Q: What if I already see unauthorized admin users?
A: Treat as a confirmed compromise. Follow the “Mitigation and recovery checklist” above and consider restoring from a clean backup created before the earliest suspicious activity.
How WP‑Firewall protects your site (and what we recommend right now)
As a WordPress firewall and security service provider we see zero‑day and known‑vulnerability exploitation attempts in real time. Our recommendations are:
- Patch the plugin immediately.
- Enable virtual patching rules (applied at the WAF edge) to block exploitation attempts targeting Temporary Login endpoints while you patch.
- Enforce strict access controls to admin pages and REST endpoints (via WAF and WordPress hardening).
- Enable automatic malware scanning and removal for critical assets.
- Schedule alerts for any changes in plugin status, new admin users, or file system modifications.
We maintain curated emergency rule sets for high‑risk vulnerabilities and push them to managed customers to block exploitation attempts preemptively. If you’re using a managed WAF, make sure emergency rules are enabled during vulnerability windows.
For developers: secure design checklist for temporary access features
If you are building a temporary access/impersonation feature for WordPress, follow these rules:
- Validate capability checks on every request; never rely solely on front‑end validation.
- Use secure, one‑time tokens stored with expiry timestamps; store minimal information and validate server‑side.
- Use nonces and check them server side for AJAX/REST requests.
- Limit scope of temporary tokens to specific actions, not to full admin privileges unless absolutely needed.
- Log issuance and usage of temporary links and make them revocable by site administrators.
- Validate referer or origin headers where appropriate and design endpoints to require authenticated callers.
- Consider requiring the request initiating a temporary session to originate from an already authenticated admin (establish an auditable chain of custody).
Secure Your Site Instantly — Start with WP‑Firewall Free
We believe every WordPress site deserves strong baseline protection as soon as a vulnerability appears.

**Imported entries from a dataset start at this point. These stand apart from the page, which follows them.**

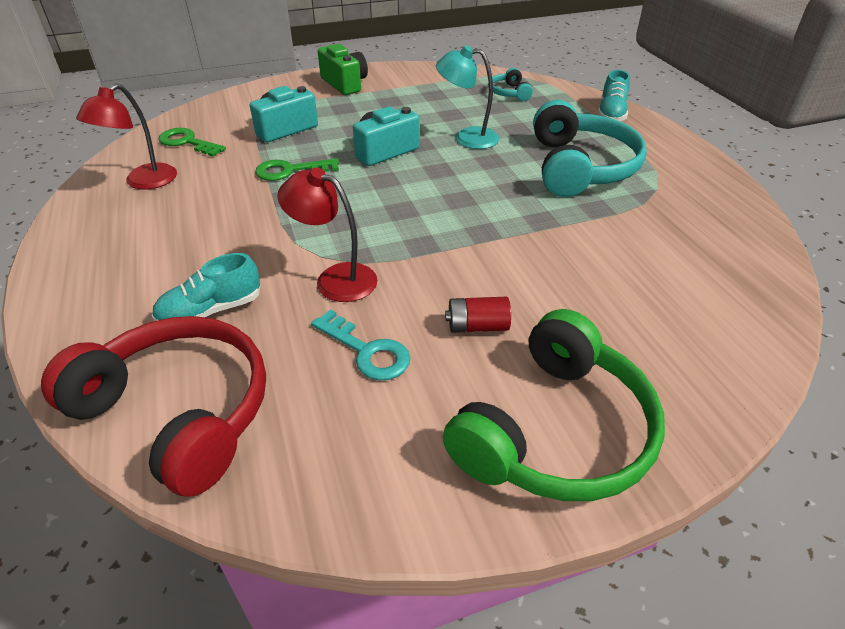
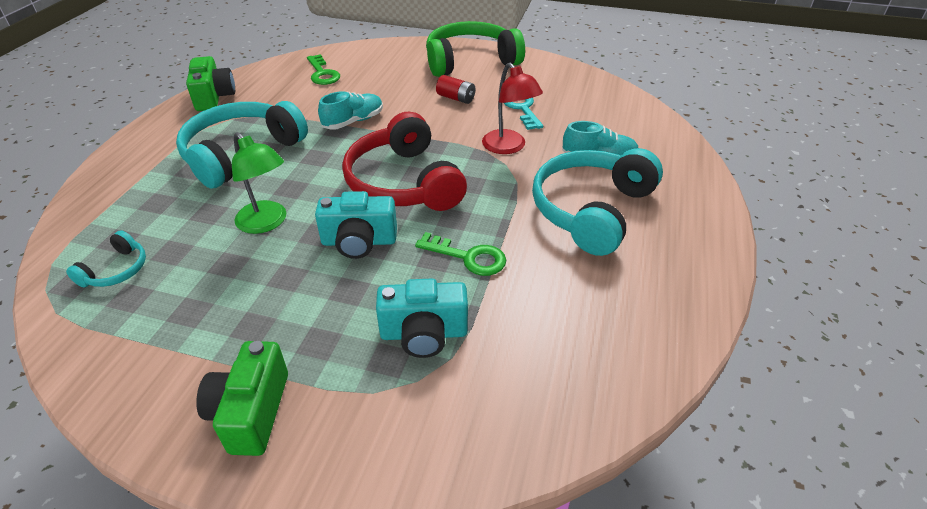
camera: 145 degrees left, 0 degrees up
(143, 182) = (627, 310): red lamp -> none
(179, 411) = (631, 119): red headphones -> red headphones (403, 182)
(187, 142) = (556, 367): green key -> green key (322, 73)
(198, 243) = (591, 210): none -> turquoise headphones
(467, 138) = (267, 223): turquoise lamp -> green lamp
(611, 114) = (104, 191): turquoise shoe -> turquoise shoe (353, 121)
(726, 201) = (214, 97): none -> green camera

If you want to protect your site from exploitation attempts like CVE‑2026‑7567 right now, try our WP‑Firewall Free plan. It includes essential managed firewall protection with virtual patching capability, unlimited bandwidth, a robust WAF, malware scanning and mitigation for OWASP Top 10 risks — everything you need to block common and emerging attacks immediately.

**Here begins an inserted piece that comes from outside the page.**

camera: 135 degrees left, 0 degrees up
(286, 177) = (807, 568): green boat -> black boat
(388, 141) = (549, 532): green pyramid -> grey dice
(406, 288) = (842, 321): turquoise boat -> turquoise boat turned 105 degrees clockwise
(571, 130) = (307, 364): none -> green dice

Dlaczego wybrać plan darmowy?
- Essential protection at no cost: managed firewall + WAF + malware scanner
- Nielimitowana przepustowość (bez ukrytych ograniczeń)
- Mitigation of OWASP Top 10 risks (virtual patching rules for critical vulnerabilities)
- Easy upgrade path to richer protections (automatic malware removal and IP allow/deny options in paid tiers)
Sign up and secure your site today: https://my.wp-firewall.com/buy/wp-firewall-free-plan/
(If you manage multiple sites, consider our Standard or Pro plans for automatic malware removal, IP blacklisting/whitelisting, monthly security reports, automatic virtual patching, and premium managed services.)
Final notes — practical timeline and priority
- Natychmiast (0–2 godziny): Verify plugin presence; update to 1.1.0 or deactivate; apply emergency WAF protections if update is delayed; rotate admin passwords and expire sessions if suspicious.
- Krótkoterminowe (24–72 godziny): Perform full site scan, log review, remove any malicious content; ensure backups are secure and uninfected.
- Średnioterminowe (1–4 tygodnie): Harden admin access, enable 2FA, review user roles, enable continuous monitoring and WAF enforcement.
- Długoterminowe: Implement regular patching processes, scheduled penetration testing, and maintain an inventory of plugins in use.
This vulnerability is an urgent reminder: convenience features that manage access require the same security scrutiny as authentication systems. If you need help implementing any of the actions above, our WP‑Firewall support engineers can assist — from applying emergency WAF rules and virtual patches to conducting full incident response and remediation.
Bądź bezpieczny, bądź na bieżąco z poprawkami.